Memory as Memorial
I was listening to a discussion on Radio Four the other week about why it is that the media become obsessed with celebrating events only when they have reached a number divisible by five i.e 5, 20, 50, 100 etc - unless it is something that requires urgent attention, such as the end of World War One, because those who may have been alive to witness it are dying out.
This lead to me think about those relatives or friends whose funeral I have attended and for whom there is no physical memorial, no tree, headstone, plaque on a seat overlooking a secluded harbour. I haven't been to that many funerals, a dozen at most, but only one of them (a former colleague who committed suicide after an argument with her boyfriend) resulted in a funeral rather than a cremation. Those people have not been forgotten simply because there is no physical acknowledgement that they ever existed, the still live on in photographs, letters, but more importantly in our individual and collective memory.
My brother died on 30th November 2004, he was 42 when he died. As his son Darryl, who was 12 at the time, said in a poem at his funeral, "he was 41 and going, by 42 he was gone." I don't miss him anymore today than I did on the 3rd or 4th anniversaries of his death and yet somehow posting on the 5th Anniversary seems more 'right.'
When I think back to the last eighteen months of his life, after his diagnosis with lung cancer, I think of two distinctive times we spent together. There was the time shortly after his diagnosis when he, Karon, Darryl and Laura (my niece) came down for Nathalie's ninth birthday and Nigel, Darryl and I went to Mudeford Quay, sat outside the pub with a couple of pints (Darryl had a coke) and discussed football, work etc, the sort of things you discuss before getting down to discussing the big 'c'. The second time was the Saturday before he died (he died on the Monday night), he barely knew me, couldn't move from his bed and sat wide eye and dying watching a rugby international on the screen. I held his hand and told him that I wanted him to know he had been a fantastic brother and that I loved him and always would. He stared blankly at me then smiled.
On the day of his funeral and cremation it had rained and rained. I found the place in the garden of remembrance where relatives and friend left flowers and bent down to lay the claret and blue wreath we had brought, as I did so the sun burst through the clouds. As it did so I stood up and laughed, there might not be a God but the weather certainly had a sense of humour.
I'd be lying if I said I think about him everyday, I do this time of year as we get closer to the 'anniversary' of his death. That's not to say my love for him has diminished over the years, nor has the respect for what he did with his life during the short time he was with us but time really is a healer and the pain grows into something different but boy do I miss him.

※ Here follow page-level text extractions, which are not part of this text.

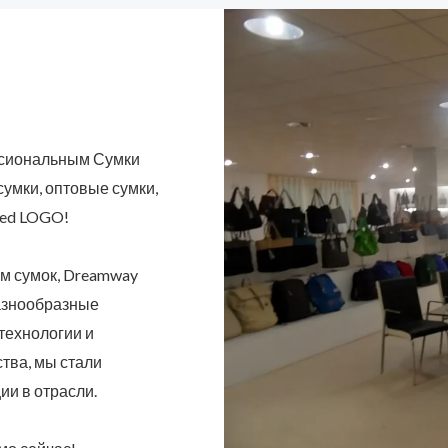
ссиональным Сумки
сумки, оптовые сумки,
zed LOGO!
м сумок, Dreamway
разнообразные
технологии и
тва, мы стали
ии в отрасли.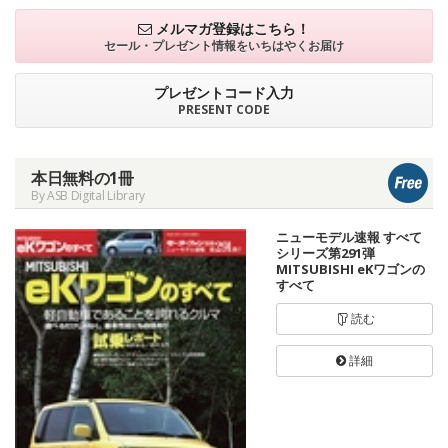
メルマガ登録はこちら！
セール・プレゼント情報を
いちはやくお届け
プレゼントコード入力
PRESENT CODE
本日無料の1冊
By ASB Digital Library
ニューモデル速報 すべて
シリーズ第291弾
MITSUBISHI eKワゴンの
すべて
読む
詳細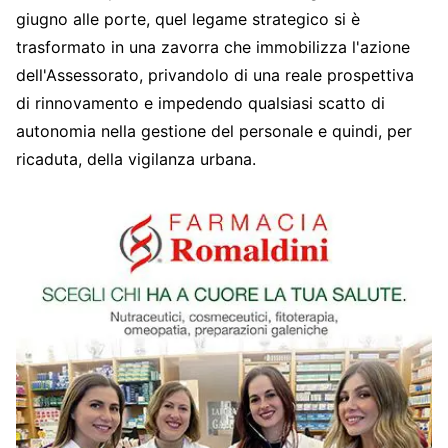
giugno alle porte, quel legame strategico si è
trasformato in una zavorra che immobilizza l'azione
dell'Assessorato, privandolo di una reale prospettiva
di rinnovamento e impedendo qualsiasi scatto di
autonomia nella gestione del personale e quindi, per
ricaduta, della vigilanza urbana.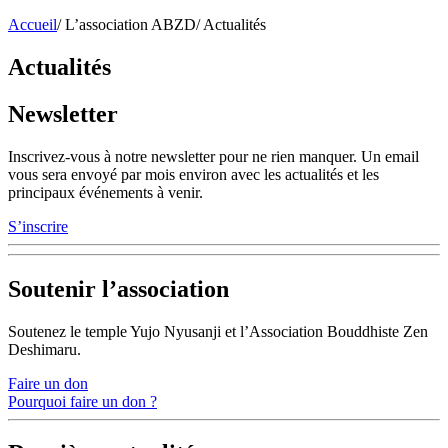
Accueil
/
L’association ABZD
/
Actualités
Actualités
Newsletter
Inscrivez-vous à notre newsletter pour ne rien manquer. Un email
vous sera envoyé par mois environ avec les actualités et les
principaux événements à venir.
S’inscrire
Soutenir l’association
Soutenez le temple Yujo Nyusanji et l’Association Bouddhiste Zen
Deshimaru.
Faire un don
Pourquoi faire un don ?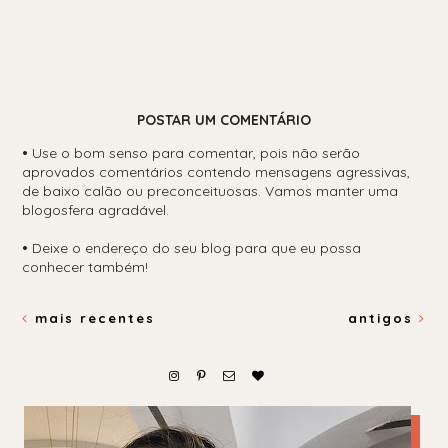
POSTAR UM COMENTÁRIO
•
Use o bom senso para comentar, pois não serão
aprovados comentários contendo mensagens agressivas,
de baixo calão ou preconceituosas. Vamos manter uma
blogosfera agradável.
•
Deixe o endereço do seu blog para que eu possa
conhecer também!
mais recentes
antigos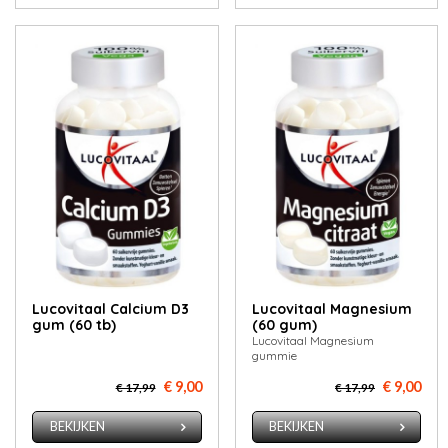
Lucovitaal Calcium D3
Lucovitaal Magnesium
gum (60 tb)
(60 gum)
Lucovitaal Magnesium
gummie
€ 9,00
€ 9,00
€ 17,99
€ 17,99
BEKIJKEN
BEKIJKEN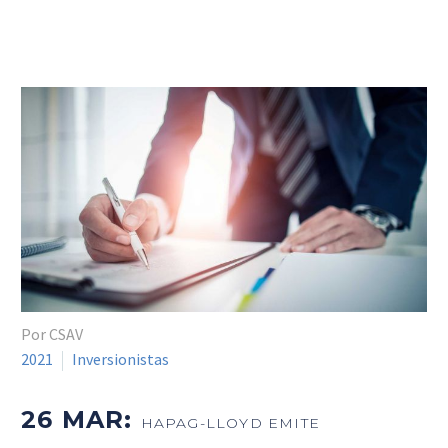
Por CSAV
2021
Inversionistas
26 MAR:
HAPAG-LLOYD EMITE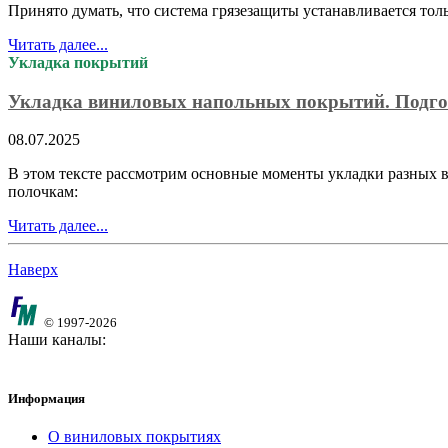
Принято думать, что система грязезащиты устанавливается то
Читать далее...
Укладка покрытий
Укладка виниловых напольных покрытий. Подго
08.07.2025
В этом тексте рассмотрим основные моменты укладки разных в
полочкам:
Читать далее...
Наверх
© 1997-2026
Наши каналы:
Информация
О виниловых покрытиях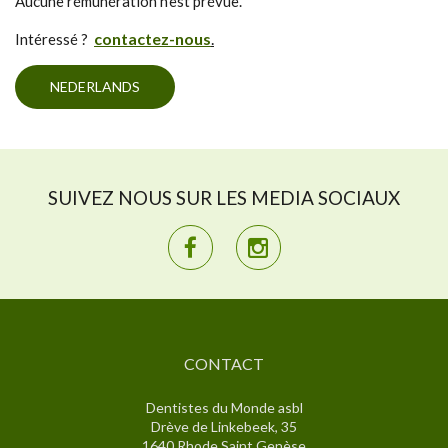
Aucune rémunération n'est prévue.
contactez-nous
.
Intéressé ?
NEDERLANDS
SUIVEZ NOUS SUR LES MEDIA SOCIAUX
CONTACT
Dentistes du Monde asbl
Drève de Linkebeek, 35
1640 Rhode Saint Genèse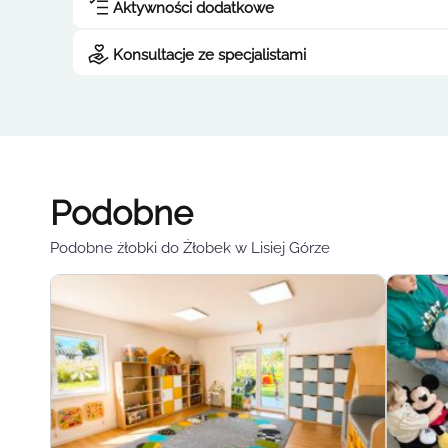
Aktywności dodatkowe
Konsultacje ze specjalistami
Podobne
Podobne żłobki do Żłobek w Lisiej Górze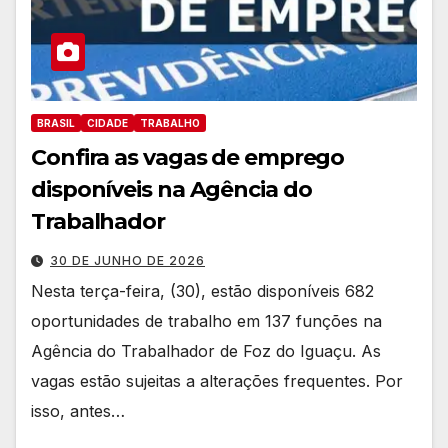
BRASIL
CIDADE
TRABALHO
Confira as vagas de emprego
disponíveis na Agência do
Trabalhador
30 DE JUNHO DE 2026
Nesta terça-feira, (30), estão disponíveis 682
oportunidades de trabalho em 137 funções na
Agência do Trabalhador de Foz do Iguaçu. As
vagas estão sujeitas a alterações frequentes. Por
isso, antes…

It probably seems daft posting this but I started writing this blog for a variety of reasons one of which was to get things off my chest and at this time of year it seems appropriate.
3 comments:
Nice post. I don't think it matters what the anniversary number is and I also don't think anyone should feel bad or gulty if they forget for a while or miss an exact date; as your blogpost title suggest the memeory - whenever or however it occurs - is memorial and should be treasured as such. Sometimes when I can I go and sit next to where my dad's ashes are buried (in a N London crematorium) and are now next to my gran's (deverstated to outlive her son in law!) and cousin's ashes and I like to just sit and reminise a bit.
Span's right, Paul, nice post. We appreciate your honesty and openness.
Thanks Guys.
Spoke to my parents last night, they do have religion whereas I don't, and they went and lit their candle in the local church and my Dad said they just sat there not knowing what to say. Sometimes you don't need to.